Souviens-toi que malheureusement beaucoup de personnes, et notamment les artistes, se trompent souvent de succès. Ne cours pas après un succès et un chemin qui n’est pas le tien. C’est ce dont je parlais dans mon article sur l’illusion du succès dans les Mythes & Bullshits de la Musique.

Est-ce que tu crois qu’avant de signer son contrat, Britney Spears s’est posée la question de ses objectifs…?

Ton objectif, c’est ta boussole pour protéger au mieux tes intérêts dans une négociation avec un label.

Et à ce propos, je t’invite à regarder la génialissime conférence TedX de Simon Sinek “Comment les grands leaders inspirent l’action ?”. Hors sujet ? Pas vraiment. Un tableau, un stylo, un schéma, 3 mots. Et le mec t’offre une clarté incroyable sur le marketing…enfin non, sur la vie. Et justement il parle de ce fameux “pourquoi”.

Donc après, si tu veux signer avec un label, c’est que tu penses que tu as besoin de quelqu’un pour t’aider à développer ton projet.

>> La questions suivante à te poser est donc : COMMENT veux-tu développer ton projet ?

En as-tu une idée très précise de la façon dont tu veux développer ton projet ? Ou au contraire as-tu besoin d’aide pour clarifier la direction à donner à ton projet ? Quelle genre de collaboration imagines-tu ? Sur le long terme ? le court terme ? Tu veux devenir n°1 sur un territoire ? Quel territoire ? Tu veux te déployer dans tel ou tel réseau ? tel style de musique ?

>> Ensuite, concrètement : DE QUOI as-tu besoin ?

  • d’un RÉSEAU ? : Quel genre de réseau ? Un genre musical en particulier ? Sur quel territoire ? En France ? Au Pérou ? Au Japon ? Est-ce que ce label a les moyens de développer ton projet dans ce territoire ? Comment le label est-il implanté dans ce territoire (il a un « contact », il a une filiale ?) ? Qui sont ses contacts ? Par qui est-il distribué ? …
  • d’ARGENT ? : Combien ? Pour faire quoi ? Tu rembourses comment ? Est-ce que tu sais combien coûte ce que tu demandes ? Comment vas-tu toucher cet argent ? Quand ? Connais-tu le système des droits d’auteur et des droits voisins ? …
  • de COMPÉTENCES ? : Lesquelles exactement ? Des compétences musicales, artistiques ? commerciales, marketing ? juridiques, administratives ? Qu’est-ce que tu peux faire tout.e seul.e ? Qu’est-ce que le label va pouvoir t’apporter que tu ne peux pas faire seul.e ? …
  • de TEMPS ? : Le label a-t-il du temps à accorder à ton projet ? Combien a-t-il d’autres projets à gérer en même temps ? Avez-vous la même notion du temps ? Comment imaginez-vous le long terme ? …

etc.

Creuse chacune de ces catégories. Et essaie de répondre à ces questions et d’autres encore. Va aussi loin que tu veux.

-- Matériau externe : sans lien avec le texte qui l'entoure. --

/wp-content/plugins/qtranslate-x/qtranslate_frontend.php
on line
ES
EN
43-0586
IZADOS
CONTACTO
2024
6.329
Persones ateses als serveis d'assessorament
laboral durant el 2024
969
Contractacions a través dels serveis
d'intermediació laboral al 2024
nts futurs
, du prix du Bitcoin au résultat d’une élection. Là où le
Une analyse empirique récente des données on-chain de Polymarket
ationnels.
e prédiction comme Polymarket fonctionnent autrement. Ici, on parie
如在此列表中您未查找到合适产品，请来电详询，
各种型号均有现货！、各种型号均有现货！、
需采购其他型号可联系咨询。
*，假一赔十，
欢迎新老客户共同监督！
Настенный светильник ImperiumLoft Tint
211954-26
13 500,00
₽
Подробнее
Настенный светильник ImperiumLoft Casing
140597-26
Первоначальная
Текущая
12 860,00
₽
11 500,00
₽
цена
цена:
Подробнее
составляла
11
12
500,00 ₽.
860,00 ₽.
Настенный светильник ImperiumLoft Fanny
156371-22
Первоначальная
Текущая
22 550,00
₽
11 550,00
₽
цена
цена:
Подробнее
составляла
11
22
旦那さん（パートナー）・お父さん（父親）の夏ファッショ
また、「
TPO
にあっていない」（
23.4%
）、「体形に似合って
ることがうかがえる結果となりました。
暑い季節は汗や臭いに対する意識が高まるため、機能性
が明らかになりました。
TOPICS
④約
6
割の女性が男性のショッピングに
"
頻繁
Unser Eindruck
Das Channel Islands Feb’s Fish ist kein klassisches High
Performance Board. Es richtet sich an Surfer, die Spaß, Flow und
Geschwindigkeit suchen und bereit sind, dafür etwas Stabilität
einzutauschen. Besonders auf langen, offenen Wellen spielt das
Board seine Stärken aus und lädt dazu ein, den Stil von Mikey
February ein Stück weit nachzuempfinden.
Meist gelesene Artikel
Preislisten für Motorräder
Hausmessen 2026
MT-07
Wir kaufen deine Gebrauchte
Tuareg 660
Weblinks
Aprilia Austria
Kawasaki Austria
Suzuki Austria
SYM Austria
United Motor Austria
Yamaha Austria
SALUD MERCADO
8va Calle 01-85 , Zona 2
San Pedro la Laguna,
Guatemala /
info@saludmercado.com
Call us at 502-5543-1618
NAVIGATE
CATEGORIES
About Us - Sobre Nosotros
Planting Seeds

LA NÉGOCIATION COMMENCE ICI. Ce n’est pas aussi compliqué que ce que tu imagines. Négocier un contrat ça n’est pas si difficile si tu as une idée claire de ce que tu veux.

Un dernier conseil !

Note sur un papier ce qui est « non-négociable » pour toi. Et garde ce papier avec toi quand tu iras négocier. Relis-le avant de signer et demande toi si ce que tu signes respectes tes aspirations profondes et va te permettre d’arriver là où tu veux ?

Le « non-négociable » c’est ta frontière. Les choses qui te feront claquer la porte sans regret.

Et du coup, quand le « non-négociable » est clair, ça laisse beaucoup plus de souplesse et de flexibilité pour négocier le reste et trouver des compromis.